The structure of your AdWords account itself is determined by your ads. The only way to customize your ad copy for individual products and categories is to create additional campaigns and ad groups. Hence the importance of a regular PPC ad checkup.
Poorly performing ads will force you to blow through a lot of money with little to show for it.
What follows are three important aspects of your PPC ads within your AdWords account.
1. Delivery Method
Within your AdWords account campaign settings, you’ll find the two options for “Delivery Method”. Google recommends “Standard” and sets it as the default. This is stupid. Accelerated delivery is recommended. This way your ads will show for every relevant search until your budget runs out. If you find that your budget is running out before the day is over, simply lower your bids! You’ll then pay less for every click, and get more throughout the day.
If you had chosen standard delivery, you’d simply be paying more for every click with Google skipping some searches because you don’t have enough money (because you were paying too much for the clicks you got).
2. Split Test Ads
A/B testing is the marketing secret sauce of top online retailers. You don’t have to be a copywriting genius to discover big wins through split testing. A top-performing ad may outperform your first iteration by 2-5X. Due to Google’s auction and quality score pricing model, this means that you could be paying 80% less than your lazy competitors for the same ad position. You can then certainly afford to pay the penny more to edge them out, gain a top ad position, and solidly increase your traffic on the cheap.
Sort your ad groups by click volume and make sure you’ve got at least two active ads competing in every major ad group. If you’ve already got two ads competing, put the traffic number through a statistical analysis tool to see if you’ve got a winner. Then pause the losing ad and write another to split test with the new control.
3. Ad Rotation
Google has four possible settings for ad rotation. This kicks in when you play the genius and split test your ads in the same ad group. The default setting will optimize for clicks. If you’ve got conversion tracking set up, you’ll want to choose the 2nd option: “Optimize for conversions”.
The ad with the most clicks in a split test usually draws the most conversions — it’s already got a head start — but an ad with a slightly lower CTR will often attract more buyers and gain a higher conversion rate. You want that ad to show more.
Die-hard marketers like to control everything and will often advise the “Rotate evenly” option. Yet unless you are performing daily statistical analysis on all your ad data, you’re better off allowing Google to give your best performing ad an edge in real-time — as long as they are taking conversions into account.

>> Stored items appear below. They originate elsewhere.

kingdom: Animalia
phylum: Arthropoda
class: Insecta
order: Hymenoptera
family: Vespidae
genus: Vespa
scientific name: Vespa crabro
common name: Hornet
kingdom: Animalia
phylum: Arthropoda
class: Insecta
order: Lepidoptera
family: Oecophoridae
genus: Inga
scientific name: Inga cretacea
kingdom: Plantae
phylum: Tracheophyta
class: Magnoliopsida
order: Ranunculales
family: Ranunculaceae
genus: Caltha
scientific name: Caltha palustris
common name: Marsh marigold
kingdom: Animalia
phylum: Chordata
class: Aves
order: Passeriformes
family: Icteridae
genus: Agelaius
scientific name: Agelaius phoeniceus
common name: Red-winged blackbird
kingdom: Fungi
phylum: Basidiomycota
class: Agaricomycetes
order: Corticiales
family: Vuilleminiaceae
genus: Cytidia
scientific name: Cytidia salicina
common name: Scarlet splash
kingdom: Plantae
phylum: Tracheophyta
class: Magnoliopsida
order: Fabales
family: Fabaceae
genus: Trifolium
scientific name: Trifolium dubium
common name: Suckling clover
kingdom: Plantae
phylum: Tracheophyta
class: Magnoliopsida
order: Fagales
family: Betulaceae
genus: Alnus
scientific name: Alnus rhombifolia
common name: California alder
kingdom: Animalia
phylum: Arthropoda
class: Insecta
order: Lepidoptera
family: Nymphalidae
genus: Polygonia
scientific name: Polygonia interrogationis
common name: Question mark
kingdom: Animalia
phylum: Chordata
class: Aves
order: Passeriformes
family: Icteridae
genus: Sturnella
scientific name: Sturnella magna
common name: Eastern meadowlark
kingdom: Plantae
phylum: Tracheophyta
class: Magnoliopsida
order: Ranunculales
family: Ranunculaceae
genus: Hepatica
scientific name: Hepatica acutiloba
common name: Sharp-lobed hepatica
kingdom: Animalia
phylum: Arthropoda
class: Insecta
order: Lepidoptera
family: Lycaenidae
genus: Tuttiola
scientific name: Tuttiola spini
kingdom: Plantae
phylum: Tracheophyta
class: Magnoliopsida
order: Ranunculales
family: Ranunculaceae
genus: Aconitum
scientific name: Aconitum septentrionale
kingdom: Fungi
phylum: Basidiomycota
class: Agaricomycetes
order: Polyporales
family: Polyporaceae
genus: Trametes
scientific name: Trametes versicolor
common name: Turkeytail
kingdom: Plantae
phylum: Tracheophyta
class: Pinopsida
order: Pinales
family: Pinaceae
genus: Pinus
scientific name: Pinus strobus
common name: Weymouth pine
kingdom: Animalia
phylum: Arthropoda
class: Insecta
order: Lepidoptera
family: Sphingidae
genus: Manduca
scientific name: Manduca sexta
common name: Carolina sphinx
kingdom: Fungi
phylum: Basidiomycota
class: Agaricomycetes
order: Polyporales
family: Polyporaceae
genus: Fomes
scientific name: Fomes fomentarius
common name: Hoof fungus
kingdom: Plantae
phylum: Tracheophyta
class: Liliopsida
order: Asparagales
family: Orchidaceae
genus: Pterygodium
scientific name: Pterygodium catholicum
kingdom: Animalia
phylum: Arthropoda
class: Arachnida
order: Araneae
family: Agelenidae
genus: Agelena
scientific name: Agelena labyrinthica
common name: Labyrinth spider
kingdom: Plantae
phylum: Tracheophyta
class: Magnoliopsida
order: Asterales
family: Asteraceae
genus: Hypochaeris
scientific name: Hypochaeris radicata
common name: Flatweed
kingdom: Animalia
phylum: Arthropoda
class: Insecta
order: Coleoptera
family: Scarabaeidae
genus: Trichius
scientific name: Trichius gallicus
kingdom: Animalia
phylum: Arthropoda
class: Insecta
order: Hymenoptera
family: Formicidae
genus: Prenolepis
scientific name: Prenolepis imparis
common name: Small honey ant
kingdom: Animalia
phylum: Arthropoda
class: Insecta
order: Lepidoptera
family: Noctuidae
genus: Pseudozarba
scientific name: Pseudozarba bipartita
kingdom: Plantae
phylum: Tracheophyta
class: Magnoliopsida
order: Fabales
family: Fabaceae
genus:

Bonus: Create New Ad Groups
While you’re looking through your ad groups, have a look at your keywords. Sort by click volume. Are each of the top keywords well represented in the ad text, especially the headline? If not, here’s the trick to drastically increasing the click-through-rate of your ads… create new ad groups!
Make a new ad group for each of the contextual outliers. Put the target keyword into that ad group and pause it in the old ad group. Then, using the old ad as a starting-point, customize the ad copy for this new keyword. You’re sure to get more clicks. Remember to split test!